No wonder so many of us are dying inside from anxiety and depression. And all the world can tell us is try to ignore that and keep laying another course of bricks in the Tower of Babel.


But the Spirit of God comes and it comes with fire. It lights that fire deep inside you and says, I made you. I have made you a name from all eternity. I have a mission for you, and I need you to live it because you matter. You’re necessary. You’re needed. You have a place in this world and you have been given a name.


And now we can understand each other again, because now there is a connection between us that’s real. And a mission, a quest, a war that we’re in together. We’re at war with injustice on the other side of the world and close to home, we’re at war with the loneliness of people in our own neighborhoods, we’re at war with everything inside of ourselves and of each other that is keeping us from being who we were made to be.


Because we matter. Because we’re in this together.


Church, we’ve got an amazing opportunity staring us in the face right here and now, an opportunity like I don’t think every generation of Christians sees. People are hungrier than ever for real connection. More aware than ever that nothing that happens on our gadgets and screens comes close to cutting it. And connection… that’s our thing. Not just connection, but Communion. The Church should shine now like never before in our times, by setting an example and inviting others into it. 


Let’s be creative about it, let’s be smart about it, but most of all let’s beg the Holy Spirit to take the lead, to show us the way and make it His work. 


How do we start? Let’s start with the basics. I really do think this time calls for creativity and innovation, but let’s start with the basics. Come to things. How’s that for basic? Come to things. A whole lot of you worked on that great event or showed up for it last weekend. We needed it, didn’t we? And we need much much more of it. No guilt trip if last Sunday didn’t work out for you, that was just one thing. There will be more things. Come to them. We have a Holy Hour every first Friday of the month; we average about a dozen people. Let’s pack the house. Why wouldn’t we? Let’s show that there’s a real hunger for Adoration in this parish and that we need so much more than an hour a month… how I’d love to see that! 

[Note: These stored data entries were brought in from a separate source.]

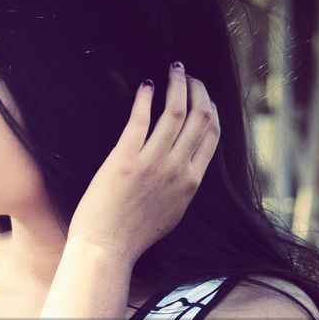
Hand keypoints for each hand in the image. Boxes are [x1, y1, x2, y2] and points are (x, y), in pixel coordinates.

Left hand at [66, 62, 219, 261]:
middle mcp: (177, 170)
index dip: (210, 108)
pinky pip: (141, 119)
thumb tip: (185, 167)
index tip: (203, 95)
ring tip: (174, 70)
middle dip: (198, 89)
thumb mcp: (171, 212)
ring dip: (178, 84)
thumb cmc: (133, 235)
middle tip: (189, 75)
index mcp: (191, 182)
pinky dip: (146, 97)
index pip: (212, 135)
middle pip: (200, 118)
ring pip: (176, 111)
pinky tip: (146, 85)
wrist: (106, 249)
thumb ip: (182, 187)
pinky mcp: (125, 160)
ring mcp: (152, 164)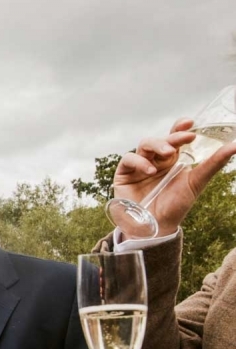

Get involved. Two suggested alternatives here. One, think of the parish thing you’d be most excited to be involved with, and start showing up. Or, think of the one thing you most wish the parish was doing, the biggest hole you see in our mission, and get to work filling it. Recruit a few others and get started doing the thing you think the parish ought to be doing.


This Church is the Church called and instituted by Jesus Himself, and the same Holy Spirit that blazed on Pentecost is with us now. Let’s throw some fuel on the fire. Let’s start with reasonable, modest goals. Reasonable and modest goals, like doubling the size of this parish. For a start. And I’m serious about that because I know you actually could do it. You have a name spoken by God from all eternity. You have a place. The people around you right now… look around… these are your brothers and sisters, your teammates, your companions on the front lines.


Incredible things will happen when brave, willing hearts and the Holy Spirit get together. We have Jesus’ promise that the Holy Spirit will show up. How about us?